Maybe loss was just in cards
Pignanelli, advisers dissect mayoral race and its results
Salt Lake mayoral candidate Frank Pignanelli and wife D'Arcy watch results come in Tuesday evening. The ex-candidate and others attributed defeat to several factors.
Jeffrey D. Allred, Deseret Morning News
Perhaps this race was never in the cards for Frank Pignanelli to win. Or maybe if your opponent plays the "religious" card in multidenominational Salt Lake City, no one can defeat him.
Those were just a few of the conclusions reached in the Monday-morning quarterbacking analysis by Salt Lake mayoral candidate Pignanelli's top advisers a couple of days after the former Democratic legislator lost to Mayor Rocky Anderson, 54-46 percent.
Around the table were Pignanelli; his wife, D'Arcy Dixon Pignanelli; his campaign manager, Dallis Nordstrom; and campaign chairman Dave Jones, who himself was knocked out of Salt Lake mayoral primaries in 1991 and 1999 by small margins.
"I hate to bring it up," said Pignanelli, but it looks like there "is a dynamic at work" in major Salt Lake City races: If a well-financed opponent plays to certain groups in a Salt Lake election, an underfinanced challenger may not have a real shot at unseating him.
If the incumbent is a "religious bigot," throws in Nordstrom.

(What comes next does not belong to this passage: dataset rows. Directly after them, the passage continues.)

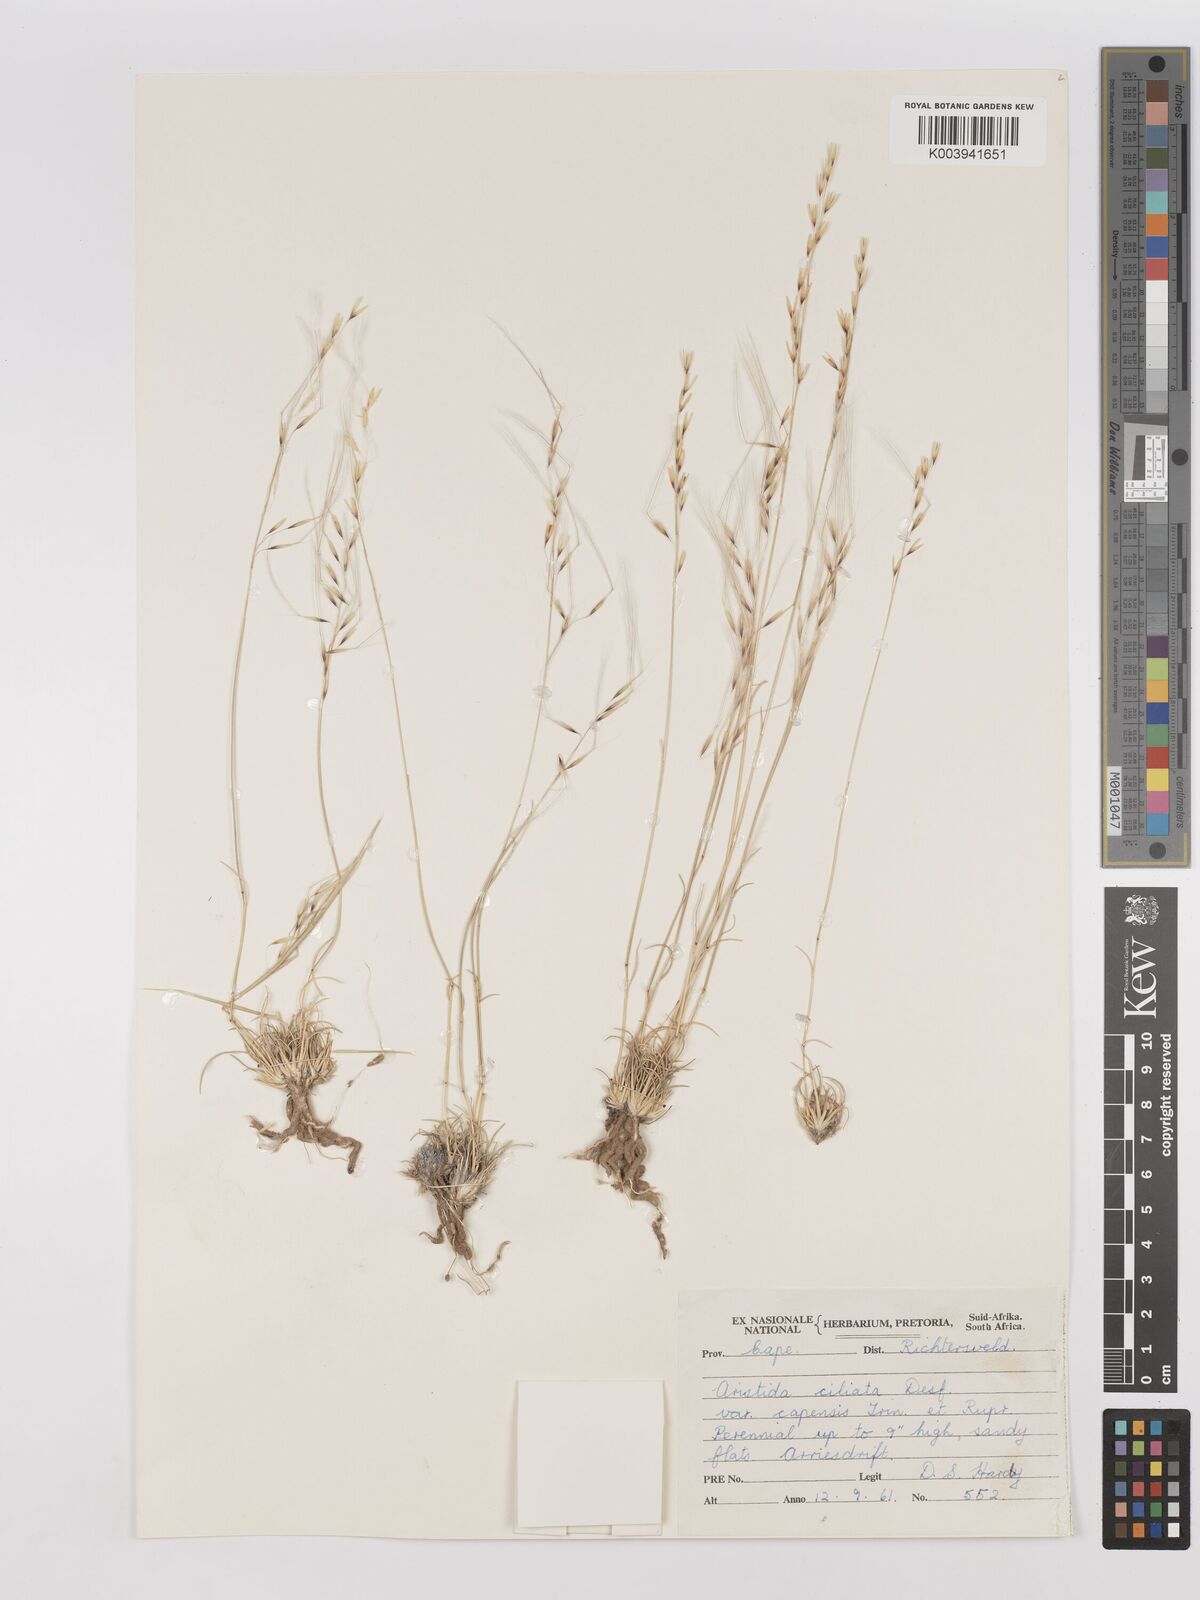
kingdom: Plantae
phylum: Tracheophyta
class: Liliopsida
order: Poales
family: Poaceae
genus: Stipagrostis
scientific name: Stipagrostis ciliata
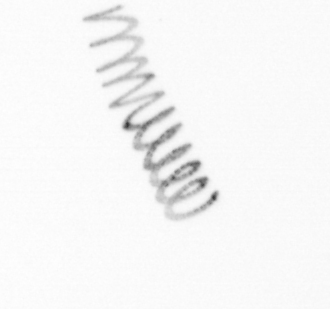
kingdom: Chromista
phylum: Ochrophyta
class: Bacillariophyceae
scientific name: Bacillariophyceae
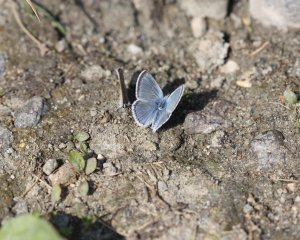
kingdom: Animalia
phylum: Arthropoda
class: Insecta
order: Lepidoptera
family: Lycaenidae
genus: Glaucopsyche
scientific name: Glaucopsyche lygdamus
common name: Silvery Blue
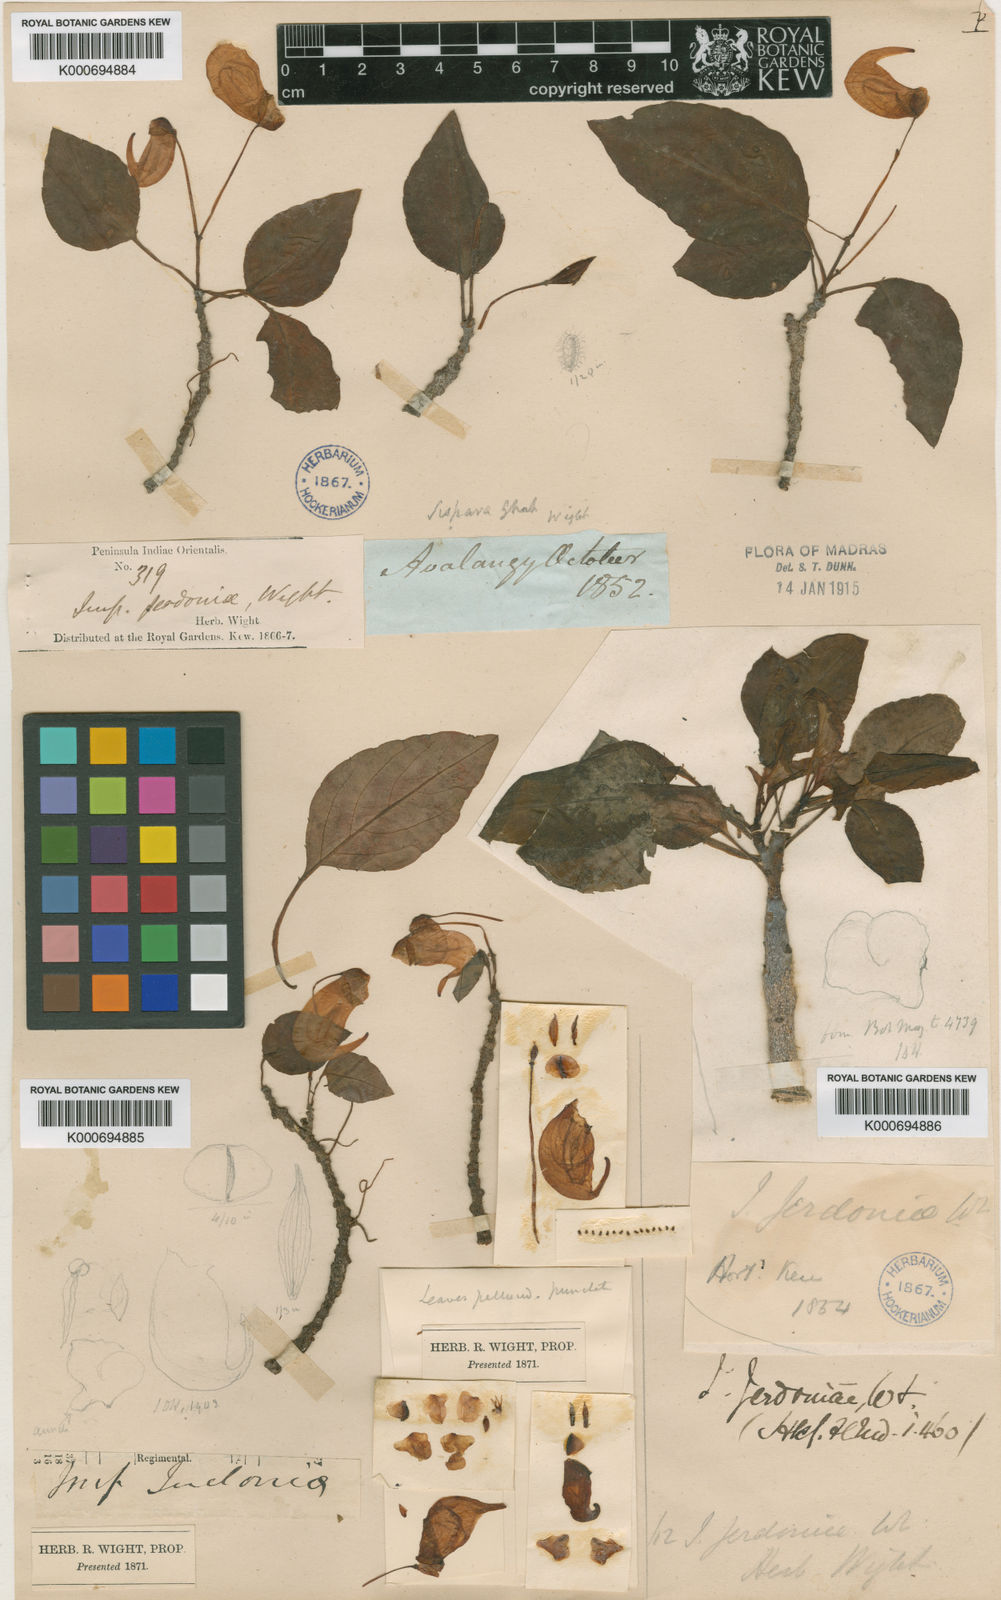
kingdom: Plantae
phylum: Tracheophyta
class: Magnoliopsida
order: Ericales
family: Balsaminaceae
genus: Impatiens
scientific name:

Is that what happened in this race?
"I don't know," said Pignanelli. "That comment at the Hinckley Institute" . . . Anderson said in an exchange in the University of Utah program that some City Council members couldn't have voted to allow the Nordstrom department store to move to The Gateway project from Crossroads Mall, recently purchased by the LDS Church, because they are active Mormons. The comment "was maybe made to solidify his base" of non-Mormon, liberal voters, the Pignanelli observers said.
"We tried very hard to run a race where people wanted to vote for something, vote for me. We didn't want to give reasons for people to vote against (Anderson), although some probably did," said Pignanelli.
Fallout ahead?
The Pignanelli group said that while the 2003 mayor's race between two loyal Democrats likely won't see intra-party scars or rifts running into the 2004 general elections, in which the Democratic Party hopes to win the governorship with Scott Matheson Jr. and hold on to Rep. Jim Matheson's 2nd Congressional District. Anderson could become Public Enemy No. 1 in Republican eyes next year.
"The Democratic Party's own polling shows Anderson is the poster boy for the party, seen as its leader," said Nordstrom. "And I think (Anderson) could really hurt the party" in the 2004 elections, especially if he's involved in high-profile, disruptive issues next year.